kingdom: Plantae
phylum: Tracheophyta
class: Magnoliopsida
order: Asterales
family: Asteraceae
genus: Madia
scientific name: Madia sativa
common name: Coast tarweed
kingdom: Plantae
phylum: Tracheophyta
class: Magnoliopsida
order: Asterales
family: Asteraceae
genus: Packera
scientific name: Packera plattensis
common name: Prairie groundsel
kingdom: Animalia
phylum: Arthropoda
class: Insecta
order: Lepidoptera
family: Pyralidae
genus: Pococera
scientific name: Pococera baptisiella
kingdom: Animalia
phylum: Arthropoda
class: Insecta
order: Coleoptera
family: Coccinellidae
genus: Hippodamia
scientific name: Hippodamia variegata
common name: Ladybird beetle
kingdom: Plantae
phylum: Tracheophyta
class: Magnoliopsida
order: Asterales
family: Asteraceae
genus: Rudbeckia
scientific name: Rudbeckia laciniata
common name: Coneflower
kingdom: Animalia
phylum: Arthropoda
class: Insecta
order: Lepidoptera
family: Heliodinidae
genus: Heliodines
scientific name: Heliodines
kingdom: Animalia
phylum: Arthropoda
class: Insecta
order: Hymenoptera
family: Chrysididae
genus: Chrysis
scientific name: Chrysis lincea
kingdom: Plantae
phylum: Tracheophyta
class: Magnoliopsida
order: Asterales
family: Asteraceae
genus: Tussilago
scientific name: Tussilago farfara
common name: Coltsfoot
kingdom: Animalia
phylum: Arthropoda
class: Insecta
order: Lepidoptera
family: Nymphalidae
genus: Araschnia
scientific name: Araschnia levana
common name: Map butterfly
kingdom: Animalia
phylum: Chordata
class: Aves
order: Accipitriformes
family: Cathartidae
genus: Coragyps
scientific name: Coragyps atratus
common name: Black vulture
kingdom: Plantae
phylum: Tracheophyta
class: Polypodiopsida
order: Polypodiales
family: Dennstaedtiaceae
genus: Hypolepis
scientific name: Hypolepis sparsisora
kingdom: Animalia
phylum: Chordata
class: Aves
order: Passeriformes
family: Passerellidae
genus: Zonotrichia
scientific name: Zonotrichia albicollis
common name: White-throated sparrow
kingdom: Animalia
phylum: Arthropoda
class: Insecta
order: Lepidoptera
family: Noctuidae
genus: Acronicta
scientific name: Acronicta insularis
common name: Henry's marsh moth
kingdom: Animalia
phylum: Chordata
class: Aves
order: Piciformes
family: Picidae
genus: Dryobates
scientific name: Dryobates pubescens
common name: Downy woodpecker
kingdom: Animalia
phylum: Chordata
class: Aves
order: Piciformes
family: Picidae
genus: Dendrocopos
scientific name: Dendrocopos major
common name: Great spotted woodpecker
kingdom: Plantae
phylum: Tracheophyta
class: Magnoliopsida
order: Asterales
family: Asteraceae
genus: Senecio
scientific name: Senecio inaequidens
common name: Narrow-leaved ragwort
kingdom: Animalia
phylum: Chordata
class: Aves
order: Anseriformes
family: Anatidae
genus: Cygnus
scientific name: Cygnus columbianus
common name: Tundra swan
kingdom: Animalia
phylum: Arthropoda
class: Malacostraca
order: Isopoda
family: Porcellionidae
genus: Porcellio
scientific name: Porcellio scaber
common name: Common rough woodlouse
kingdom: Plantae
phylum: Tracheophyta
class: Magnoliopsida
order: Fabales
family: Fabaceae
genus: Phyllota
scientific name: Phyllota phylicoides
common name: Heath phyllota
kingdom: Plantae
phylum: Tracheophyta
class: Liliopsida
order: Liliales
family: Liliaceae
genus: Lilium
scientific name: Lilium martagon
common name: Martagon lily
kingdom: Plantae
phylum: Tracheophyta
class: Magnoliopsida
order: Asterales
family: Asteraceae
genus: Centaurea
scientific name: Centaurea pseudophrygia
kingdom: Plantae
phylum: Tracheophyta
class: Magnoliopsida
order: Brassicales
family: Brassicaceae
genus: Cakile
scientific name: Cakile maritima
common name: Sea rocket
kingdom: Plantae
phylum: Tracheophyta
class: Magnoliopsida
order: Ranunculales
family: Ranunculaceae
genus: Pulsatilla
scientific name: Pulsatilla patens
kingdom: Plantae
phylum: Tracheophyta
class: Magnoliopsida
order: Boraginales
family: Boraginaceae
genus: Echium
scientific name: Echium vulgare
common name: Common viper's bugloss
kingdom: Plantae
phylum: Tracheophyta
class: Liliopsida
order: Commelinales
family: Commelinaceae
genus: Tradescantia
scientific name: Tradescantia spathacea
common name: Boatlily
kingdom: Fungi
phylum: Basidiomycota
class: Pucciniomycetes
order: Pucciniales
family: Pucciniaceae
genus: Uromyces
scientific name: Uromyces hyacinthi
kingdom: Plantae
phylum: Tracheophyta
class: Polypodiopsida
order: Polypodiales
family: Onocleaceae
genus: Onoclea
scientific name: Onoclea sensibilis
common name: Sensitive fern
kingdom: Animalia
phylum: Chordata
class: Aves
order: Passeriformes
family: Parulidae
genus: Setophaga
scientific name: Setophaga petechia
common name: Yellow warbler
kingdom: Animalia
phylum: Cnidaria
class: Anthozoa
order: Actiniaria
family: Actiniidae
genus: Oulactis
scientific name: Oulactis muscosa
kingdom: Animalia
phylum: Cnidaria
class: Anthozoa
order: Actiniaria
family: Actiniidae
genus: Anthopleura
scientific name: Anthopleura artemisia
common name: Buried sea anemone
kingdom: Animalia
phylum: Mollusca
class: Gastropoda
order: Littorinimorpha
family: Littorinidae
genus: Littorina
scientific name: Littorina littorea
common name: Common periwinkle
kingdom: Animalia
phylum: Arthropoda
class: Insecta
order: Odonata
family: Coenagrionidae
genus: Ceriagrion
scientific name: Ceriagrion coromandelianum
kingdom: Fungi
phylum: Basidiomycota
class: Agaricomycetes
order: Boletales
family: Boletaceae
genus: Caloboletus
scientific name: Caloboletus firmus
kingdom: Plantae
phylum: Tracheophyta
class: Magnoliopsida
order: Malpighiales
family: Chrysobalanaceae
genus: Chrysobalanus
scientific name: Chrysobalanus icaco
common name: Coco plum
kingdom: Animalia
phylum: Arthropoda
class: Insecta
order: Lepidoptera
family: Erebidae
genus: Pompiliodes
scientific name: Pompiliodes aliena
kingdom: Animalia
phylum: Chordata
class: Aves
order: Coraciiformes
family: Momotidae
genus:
+--
Task prompt »
Edit the data, beginning at the line that has "scientific name: Caloboletus firmus" and continuing through the end, so that every "phylum" reads "division" and nothing else changes. Return only those lines.

Answer in full »
scientific name: Caloboletus firmus
kingdom: Plantae
division: Tracheophyta
class: Magnoliopsida
order: Malpighiales
family: Chrysobalanaceae
genus: Chrysobalanus
scientific name: Chrysobalanus icaco
common name: Coco plum
kingdom: Animalia
division: Arthropoda
class: Insecta
order: Lepidoptera
family: Erebidae
genus: Pompiliodes
scientific name: Pompiliodes aliena
kingdom: Animalia
division: Chordata
class: Aves
order: Coraciiformes
family: Momotidae
genus:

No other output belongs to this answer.